» **Extracted page text data**:

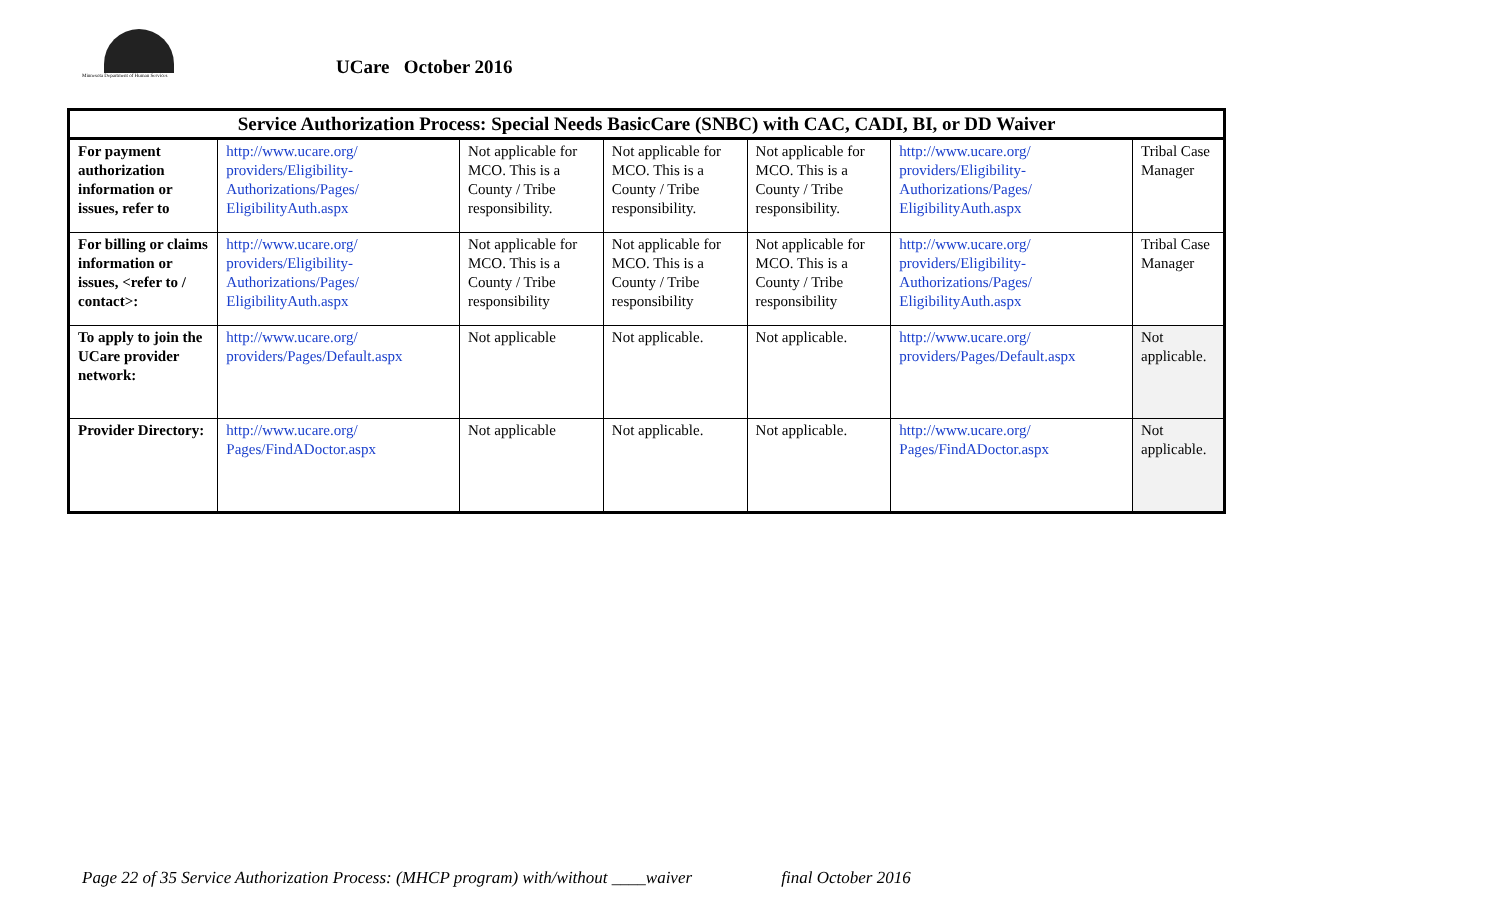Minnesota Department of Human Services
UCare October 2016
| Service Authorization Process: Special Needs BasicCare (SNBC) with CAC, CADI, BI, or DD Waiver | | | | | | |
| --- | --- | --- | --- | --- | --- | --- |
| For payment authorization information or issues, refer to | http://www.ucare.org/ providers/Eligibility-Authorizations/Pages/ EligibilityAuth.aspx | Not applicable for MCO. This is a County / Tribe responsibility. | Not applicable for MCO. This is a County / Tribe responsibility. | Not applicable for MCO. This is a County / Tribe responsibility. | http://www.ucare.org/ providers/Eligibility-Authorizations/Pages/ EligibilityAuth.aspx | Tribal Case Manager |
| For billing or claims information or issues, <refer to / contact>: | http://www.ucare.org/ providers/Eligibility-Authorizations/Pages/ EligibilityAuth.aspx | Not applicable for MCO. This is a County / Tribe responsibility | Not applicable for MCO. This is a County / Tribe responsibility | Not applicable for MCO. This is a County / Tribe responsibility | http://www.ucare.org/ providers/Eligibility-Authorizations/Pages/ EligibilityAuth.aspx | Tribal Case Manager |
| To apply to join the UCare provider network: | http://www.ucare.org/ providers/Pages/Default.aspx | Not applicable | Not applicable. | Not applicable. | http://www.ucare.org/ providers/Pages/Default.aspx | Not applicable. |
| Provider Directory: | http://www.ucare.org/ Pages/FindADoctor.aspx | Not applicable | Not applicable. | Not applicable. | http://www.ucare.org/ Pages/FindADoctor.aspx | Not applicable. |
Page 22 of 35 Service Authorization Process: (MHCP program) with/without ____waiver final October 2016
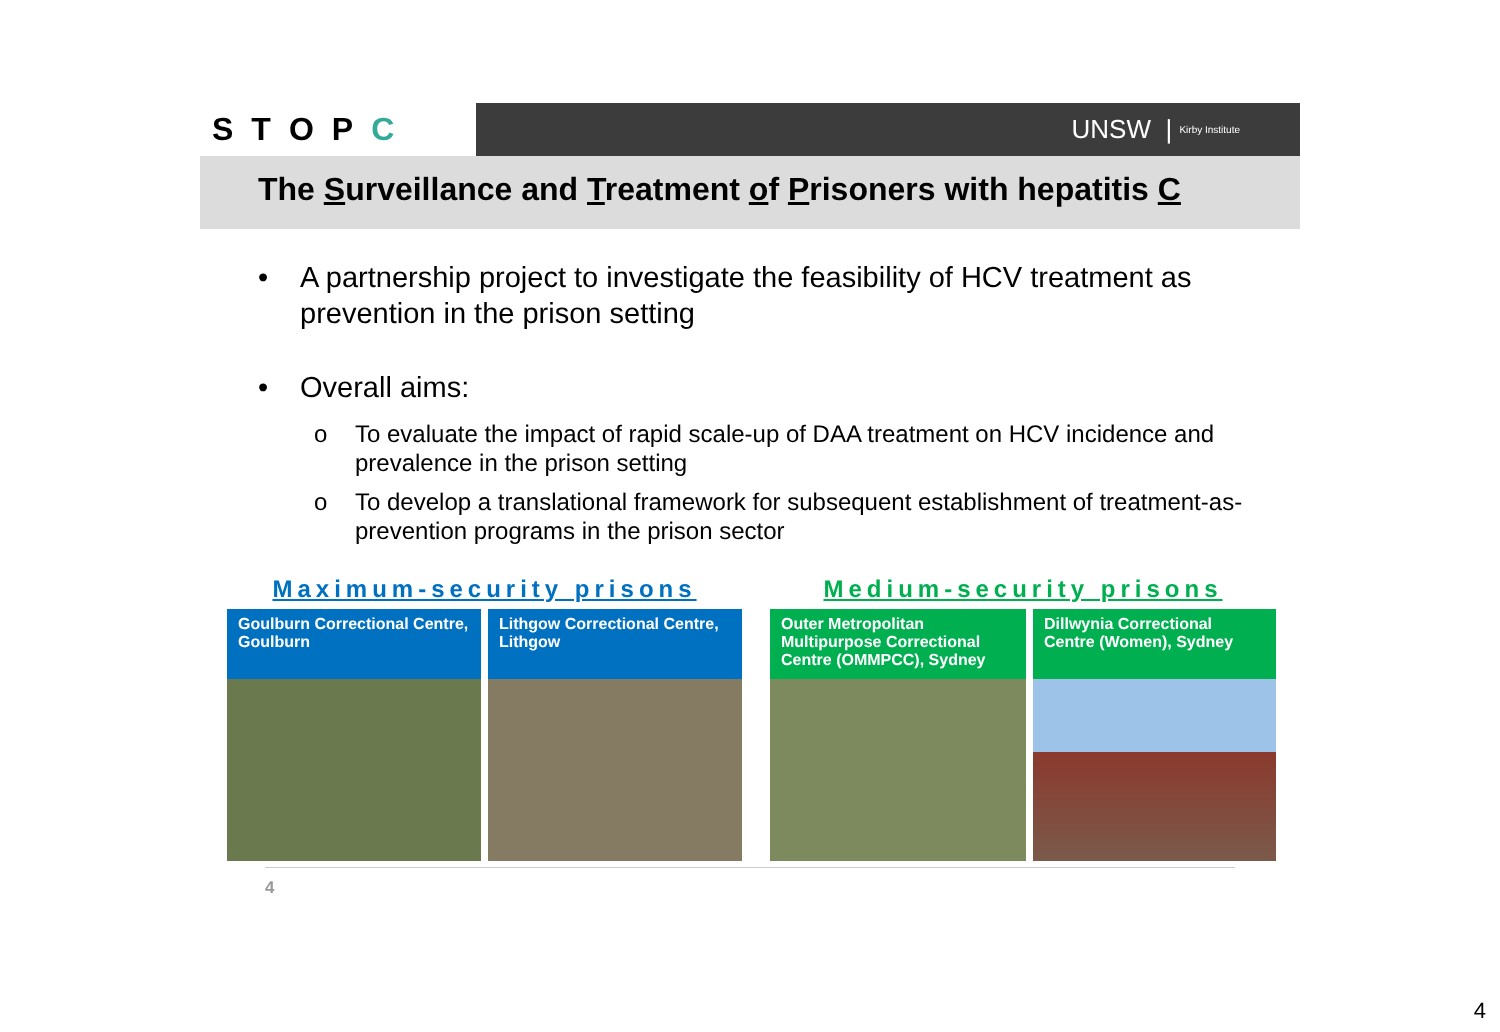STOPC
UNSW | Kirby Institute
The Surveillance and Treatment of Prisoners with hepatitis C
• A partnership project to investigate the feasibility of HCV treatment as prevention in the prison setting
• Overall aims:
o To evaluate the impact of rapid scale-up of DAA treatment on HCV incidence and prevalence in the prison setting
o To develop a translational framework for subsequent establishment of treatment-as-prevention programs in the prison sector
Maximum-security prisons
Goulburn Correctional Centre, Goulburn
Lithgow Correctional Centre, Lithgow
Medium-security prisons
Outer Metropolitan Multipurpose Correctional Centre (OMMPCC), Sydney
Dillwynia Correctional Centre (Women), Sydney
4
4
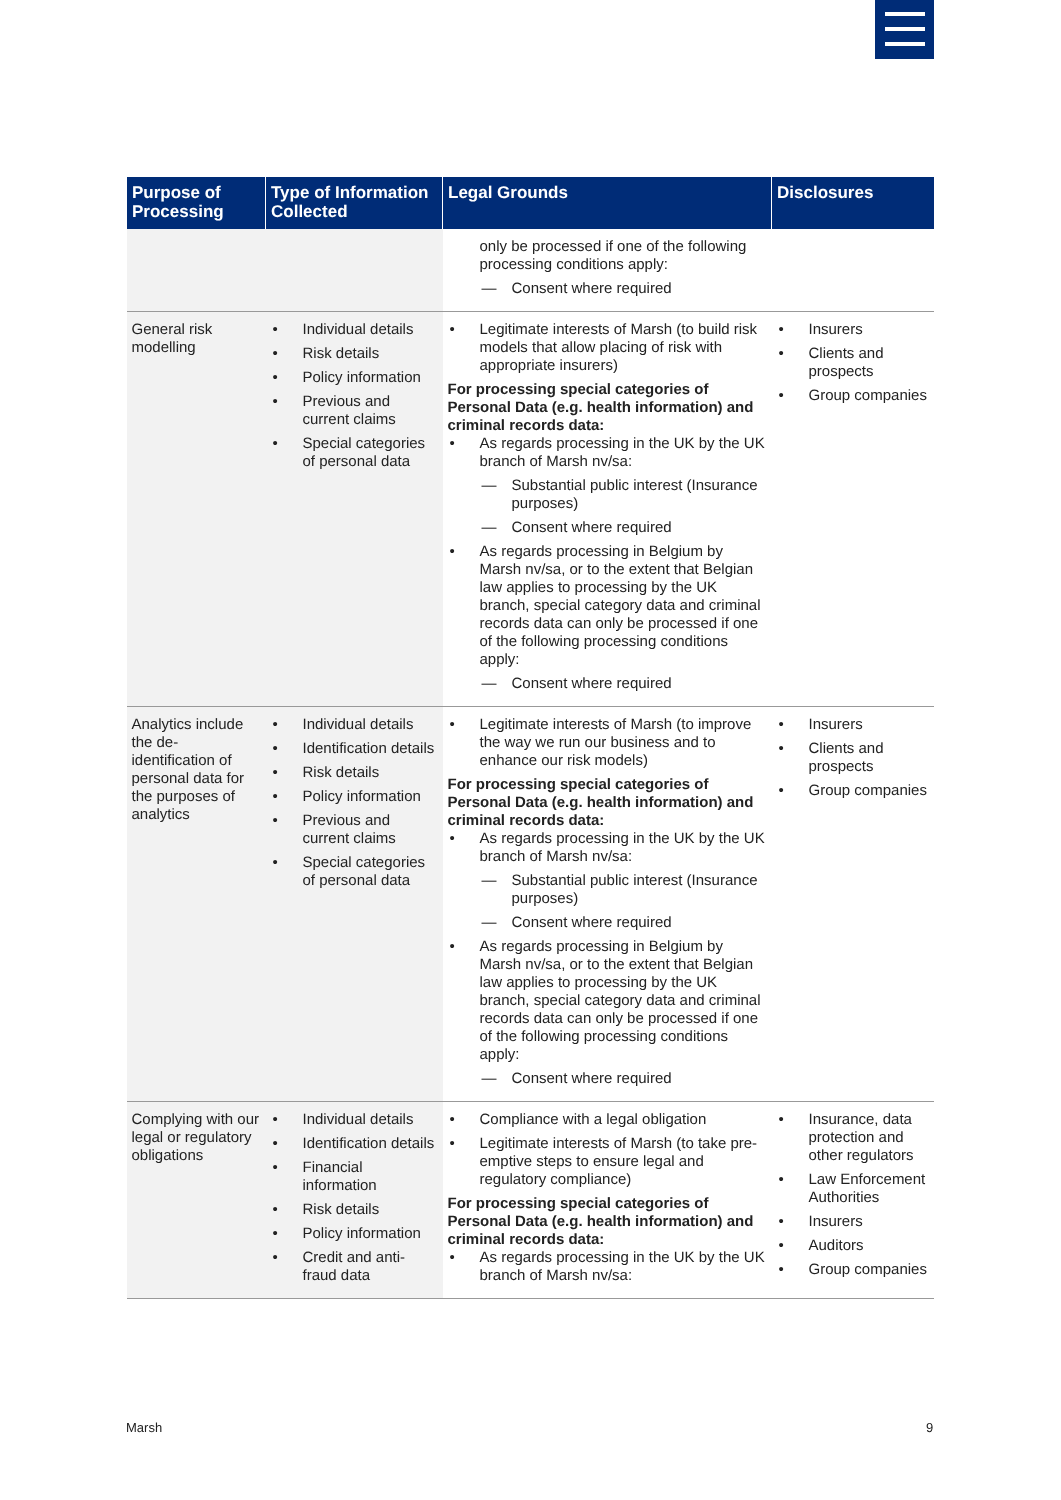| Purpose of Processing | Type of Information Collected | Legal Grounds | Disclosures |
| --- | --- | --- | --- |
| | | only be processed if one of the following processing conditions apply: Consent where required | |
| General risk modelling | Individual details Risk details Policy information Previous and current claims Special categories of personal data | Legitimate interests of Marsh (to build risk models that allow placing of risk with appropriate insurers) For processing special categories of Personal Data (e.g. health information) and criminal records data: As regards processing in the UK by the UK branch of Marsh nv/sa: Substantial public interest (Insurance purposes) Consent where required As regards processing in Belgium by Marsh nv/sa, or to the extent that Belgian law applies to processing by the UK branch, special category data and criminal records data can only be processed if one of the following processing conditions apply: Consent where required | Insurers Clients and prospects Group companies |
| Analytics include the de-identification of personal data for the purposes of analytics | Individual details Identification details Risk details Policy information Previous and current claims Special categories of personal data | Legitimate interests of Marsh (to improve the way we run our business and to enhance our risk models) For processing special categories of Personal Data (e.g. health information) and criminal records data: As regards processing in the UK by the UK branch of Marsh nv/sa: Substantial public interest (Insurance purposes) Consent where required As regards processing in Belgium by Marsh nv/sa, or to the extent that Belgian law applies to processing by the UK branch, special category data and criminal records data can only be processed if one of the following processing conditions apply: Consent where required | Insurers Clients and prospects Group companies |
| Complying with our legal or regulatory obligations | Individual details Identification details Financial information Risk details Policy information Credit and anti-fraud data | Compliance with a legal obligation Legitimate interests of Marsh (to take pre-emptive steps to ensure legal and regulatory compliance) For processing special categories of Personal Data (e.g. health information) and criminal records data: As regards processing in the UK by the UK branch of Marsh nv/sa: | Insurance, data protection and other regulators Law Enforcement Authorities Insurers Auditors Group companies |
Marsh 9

» **Assigned task**: Could the data above be repeated exactly, with every picture dropped?

» **Completed task**:
Minnesota Department of Human Services
UCare October 2016
| Service Authorization Process: Special Needs BasicCare (SNBC) with CAC, CADI, BI, or DD Waiver | | | | | | |
| --- | --- | --- | --- | --- | --- | --- |
| For payment authorization information or issues, refer to | http://www.ucare.org/ providers/Eligibility-Authorizations/Pages/ EligibilityAuth.aspx | Not applicable for MCO. This is a County / Tribe responsibility. | Not applicable for MCO. This is a County / Tribe responsibility. | Not applicable for MCO. This is a County / Tribe responsibility. | http://www.ucare.org/ providers/Eligibility-Authorizations/Pages/ EligibilityAuth.aspx | Tribal Case Manager |
| For billing or claims information or issues, <refer to / contact>: | http://www.ucare.org/ providers/Eligibility-Authorizations/Pages/ EligibilityAuth.aspx | Not applicable for MCO. This is a County / Tribe responsibility | Not applicable for MCO. This is a County / Tribe responsibility | Not applicable for MCO. This is a County / Tribe responsibility | http://www.ucare.org/ providers/Eligibility-Authorizations/Pages/ EligibilityAuth.aspx | Tribal Case Manager |
| To apply to join the UCare provider network: | http://www.ucare.org/ providers/Pages/Default.aspx | Not applicable | Not applicable. | Not applicable. | http://www.ucare.org/ providers/Pages/Default.aspx | Not applicable. |
| Provider Directory: | http://www.ucare.org/ Pages/FindADoctor.aspx | Not applicable | Not applicable. | Not applicable. | http://www.ucare.org/ Pages/FindADoctor.aspx | Not applicable. |
Page 22 of 35 Service Authorization Process: (MHCP program) with/without ____waiver final October 2016
STOPC
UNSW | Kirby Institute
The Surveillance and Treatment of Prisoners with hepatitis C
• A partnership project to investigate the feasibility of HCV treatment as prevention in the prison setting
• Overall aims:
o To evaluate the impact of rapid scale-up of DAA treatment on HCV incidence and prevalence in the prison setting
o To develop a translational framework for subsequent establishment of treatment-as-prevention programs in the prison sector
Maximum-security prisons
Goulburn Correctional Centre, Goulburn
Lithgow Correctional Centre, Lithgow
Medium-security prisons
Outer Metropolitan Multipurpose Correctional Centre (OMMPCC), Sydney
Dillwynia Correctional Centre (Women), Sydney
4
4
| Purpose of Processing | Type of Information Collected | Legal Grounds | Disclosures |
| --- | --- | --- | --- |
| | | only be processed if one of the following processing conditions apply: Consent where required | |
| General risk modelling | Individual details Risk details Policy information Previous and current claims Special categories of personal data | Legitimate interests of Marsh (to build risk models that allow placing of risk with appropriate insurers) For processing special categories of Personal Data (e.g. health information) and criminal records data: As regards processing in the UK by the UK branch of Marsh nv/sa: Substantial public interest (Insurance purposes) Consent where required As regards processing in Belgium by Marsh nv/sa, or to the extent that Belgian law applies to processing by the UK branch, special category data and criminal records data can only be processed if one of the following processing conditions apply: Consent where required | Insurers Clients and prospects Group companies |
| Analytics include the de-identification of personal data for the purposes of analytics | Individual details Identification details Risk details Policy information Previous and current claims Special categories of personal data | Legitimate interests of Marsh (to improve the way we run our business and to enhance our risk models) For processing special categories of Personal Data (e.g. health information) and criminal records data: As regards processing in the UK by the UK branch of Marsh nv/sa: Substantial public interest (Insurance purposes) Consent where required As regards processing in Belgium by Marsh nv/sa, or to the extent that Belgian law applies to processing by the UK branch, special category data and criminal records data can only be processed if one of the following processing conditions apply: Consent where required | Insurers Clients and prospects Group companies |
| Complying with our legal or regulatory obligations | Individual details Identification details Financial information Risk details Policy information Credit and anti-fraud data | Compliance with a legal obligation Legitimate interests of Marsh (to take pre-emptive steps to ensure legal and regulatory compliance) For processing special categories of Personal Data (e.g. health information) and criminal records data: As regards processing in the UK by the UK branch of Marsh nv/sa: | Insurance, data protection and other regulators Law Enforcement Authorities Insurers Auditors Group companies |
Marsh 9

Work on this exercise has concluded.